Let $K$ be a topological field.

Let $X$ be a topological vector space over $K$.

Let $\struct {\Lambda, \preceq}$ be a directed set.

Let $x \in X$ and $\mu \in K$.

Let $\family {x_\lambda}_{\lambda \in \Lambda}$ be a net converging to $x$.

Then $\family {\mu x_\lambda}_{\lambda \in \Lambda}$ converges to $\mu x$.

Proof

For ease of reading, let $\succeq$ be the inverse relation of $\preceq$.

First consider the case $\mu = 0_K$.

Then $\mu x_n = {\mathbf 0}_X$ for each $n \in \N$.

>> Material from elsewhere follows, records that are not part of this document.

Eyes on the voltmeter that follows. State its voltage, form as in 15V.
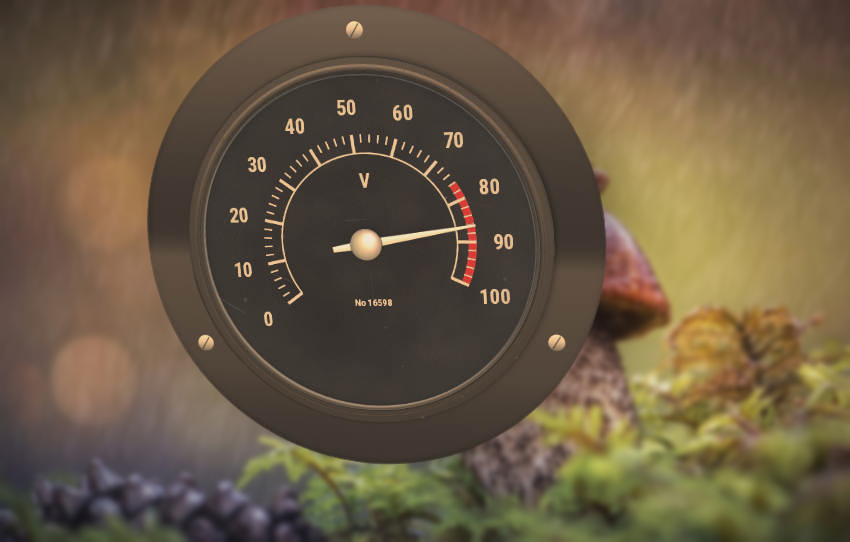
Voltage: 86V
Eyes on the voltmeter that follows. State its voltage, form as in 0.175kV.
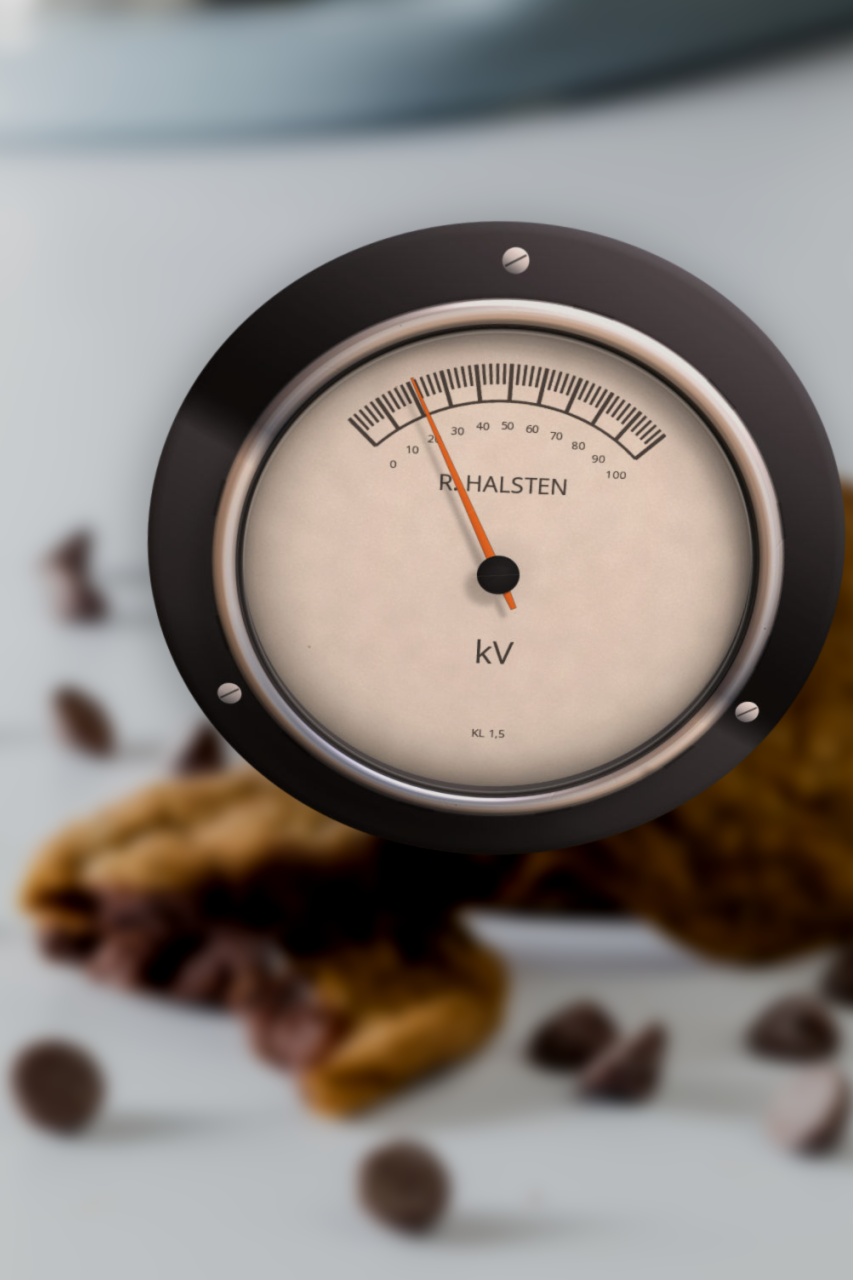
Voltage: 22kV
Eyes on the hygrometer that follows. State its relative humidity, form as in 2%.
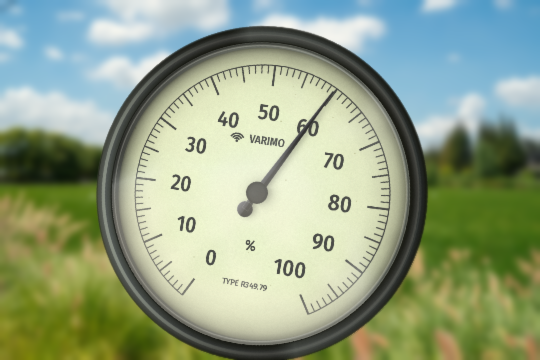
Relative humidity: 60%
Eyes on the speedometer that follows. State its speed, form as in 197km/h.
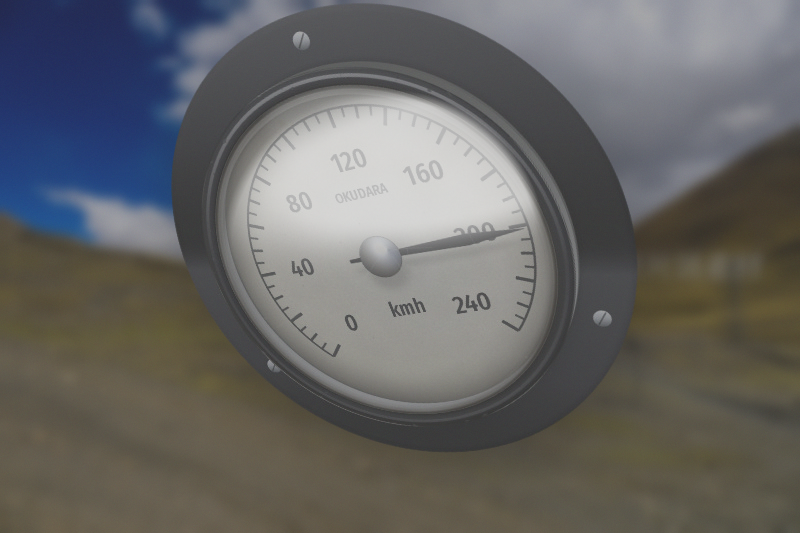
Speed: 200km/h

From Constant Net is Convergent, we have that $\mu x_\lambda$ converges to ${\mathbf 0}_X$.

So $\sequence {\lambda x_n}_{n \in \N}$ converges to $\mu x$ for $\mu = 0_K$.

Now take $\mu \ne 0_K$.

Let $U$ be an open neighborhood of $\mu x$.

From Dilation of Open Set in Topological Vector Space is Open, $\mu^{-1} U$ is an open neighborhood of $x$.

Since $\sequence {x_n}_{n \in \N}$ converges, there exists $\lambda_0 \in \Lambda$ such that:

$x_n \in \mu^{-1} U$ for $\lambda \succeq \lambda_0$.

Then, we have:

$\mu x_n \in U$ for $\lambda \succeq \lambda_0$.

Since $U$ was an arbitrary open neighborhood of $\mu x$, we have that $\sequence {\mu x_\lambda}_{\lambda \in \Lambda}$ converges to $\mu x$ as required.

$\blacksquare$